Note: If you already have experience with rebase
then use the one liner below for a fast rebase option.
The one-liner solution:
This assumes you are on your working branch and you are the only person working on it.
git fetch && git rebase origin/master
Resolve any conflicts, test your code, commit and push new changes to the remote branch.
The longer solution for those new to rebase
:
Step 1: This assumes that there are no commits or changes to be made on YourBranch at this point.
First we checkout YourBranch:
git checkout YourBranch
git pull --rebase
What happened? We just pulled all changes made by other developers working on YourBranch and rebased your changes on top of this rebased version.
Step 2: Resolve any conflicts brought up by the rebase.
Step 3: Rebase your local master on the remote master:
git checkout master
git pull --rebase
What happened?
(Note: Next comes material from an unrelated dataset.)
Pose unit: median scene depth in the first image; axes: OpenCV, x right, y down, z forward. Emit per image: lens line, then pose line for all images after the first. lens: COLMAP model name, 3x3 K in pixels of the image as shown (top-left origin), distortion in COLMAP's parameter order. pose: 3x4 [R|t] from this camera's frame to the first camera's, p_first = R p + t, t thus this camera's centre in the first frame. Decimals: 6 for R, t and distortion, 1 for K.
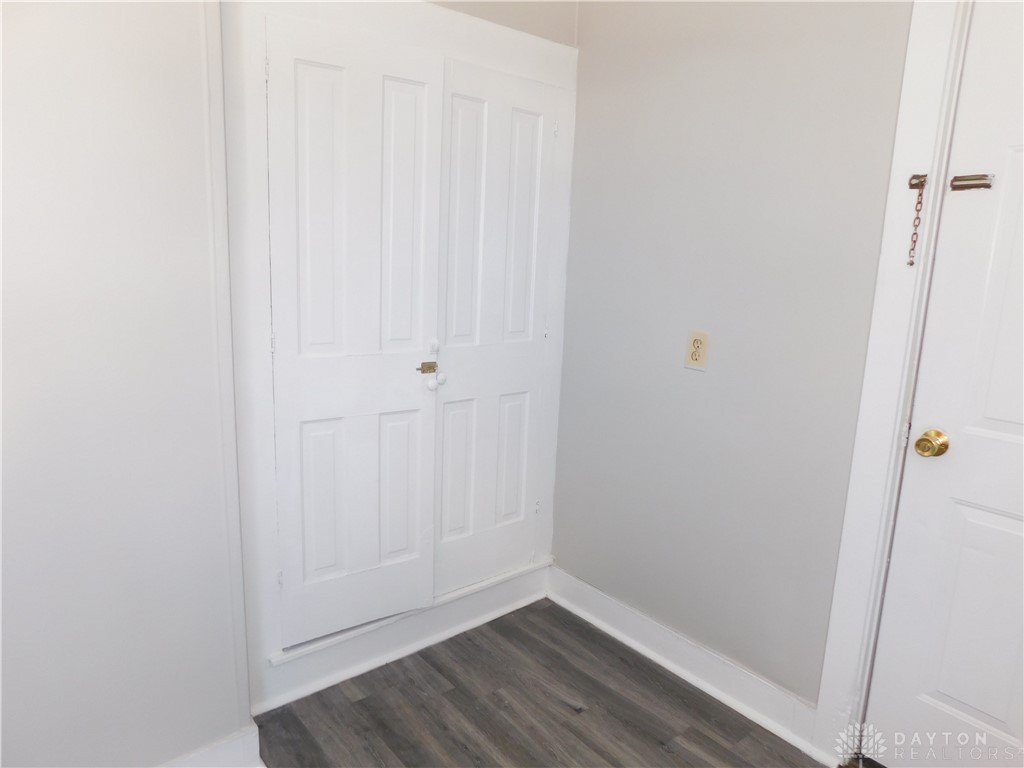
lens RADIAL K [[671.8, 0, 520.1], [0, 671.8, 385.6], [0, 0, 1]] dist [-0.077024, 0.067262]
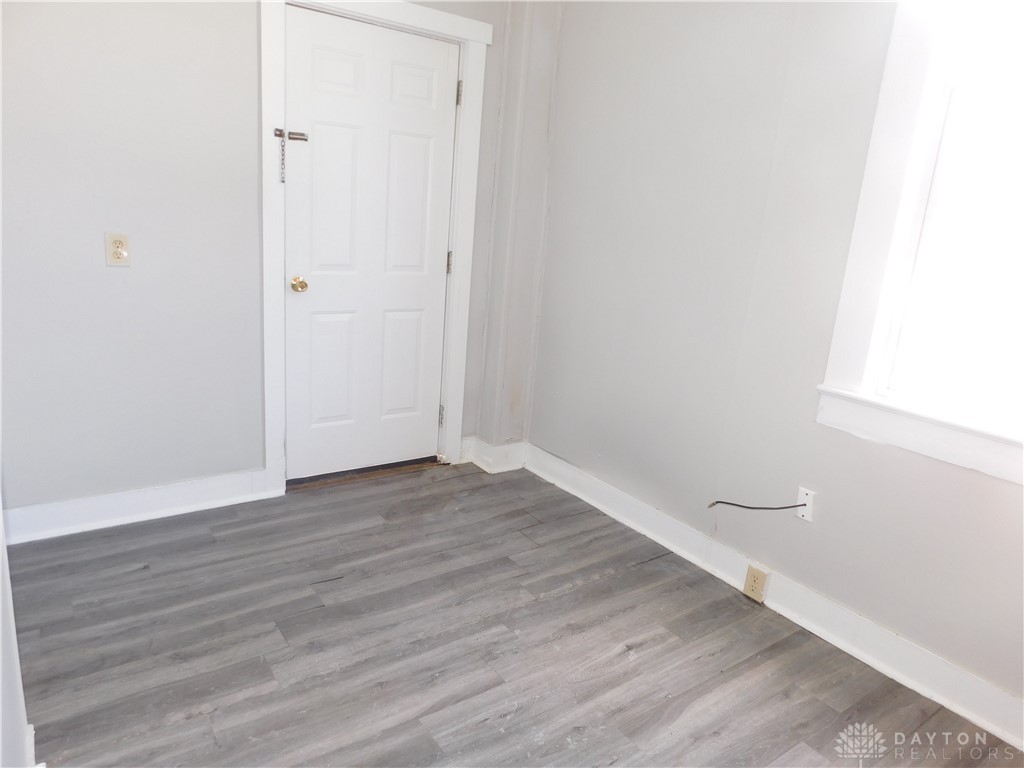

We just pulled all the latest changes from the remote master and rebased our local master on the remote master. I always keep the remote master clean and release ready! I also prefer to work on master or other branches locally. I recommend this approach until you become comfortable with git changes and commits.
Note: Step 3 is not needed if you are not maintaining local master, in which case you can do a fetch
and rebase remote master
directly on your local branch, as in the single-step solution above.
Step 4: Resolve any conflicts brought up by the rebase.
Step 5: Rebase your (rebased) local YourBranch branch on the (rebased) local master:
git checkout YourBranch
git rebase master
What happened? We just rebased our local YourBranch on the local master branch, both of which we had previously rebased on the remote versions.
Step 6: Resolve any conflicts, if any. Use git rebase --continue
to continue the rebase after adding the resolved conflicts. At any time you can use git rebase --abort
to abort the rebase.
Step 7:
git push --force-with-lease
What happened? We just pushed our changes to the remote YourBranch. --force-with-lease
will determine whether there are any incoming changes for YourBranch from other developers while you rebasing. If there are such changes, git will fetch them to update your local YourBranch before pushing to the remote. This is more advisable than a plain force push
, which will not fetch incoming changes from the remote.
Yahoooo...! You have successfully done a rebase!
You might also consider using:
git checkout master
git merge YourBranch
When and Why? This merges YourBranch into master if you and your co-developers are finished making changes to YourBranch. This makes YourBranch up-to-date with master when you want to work on this branch later.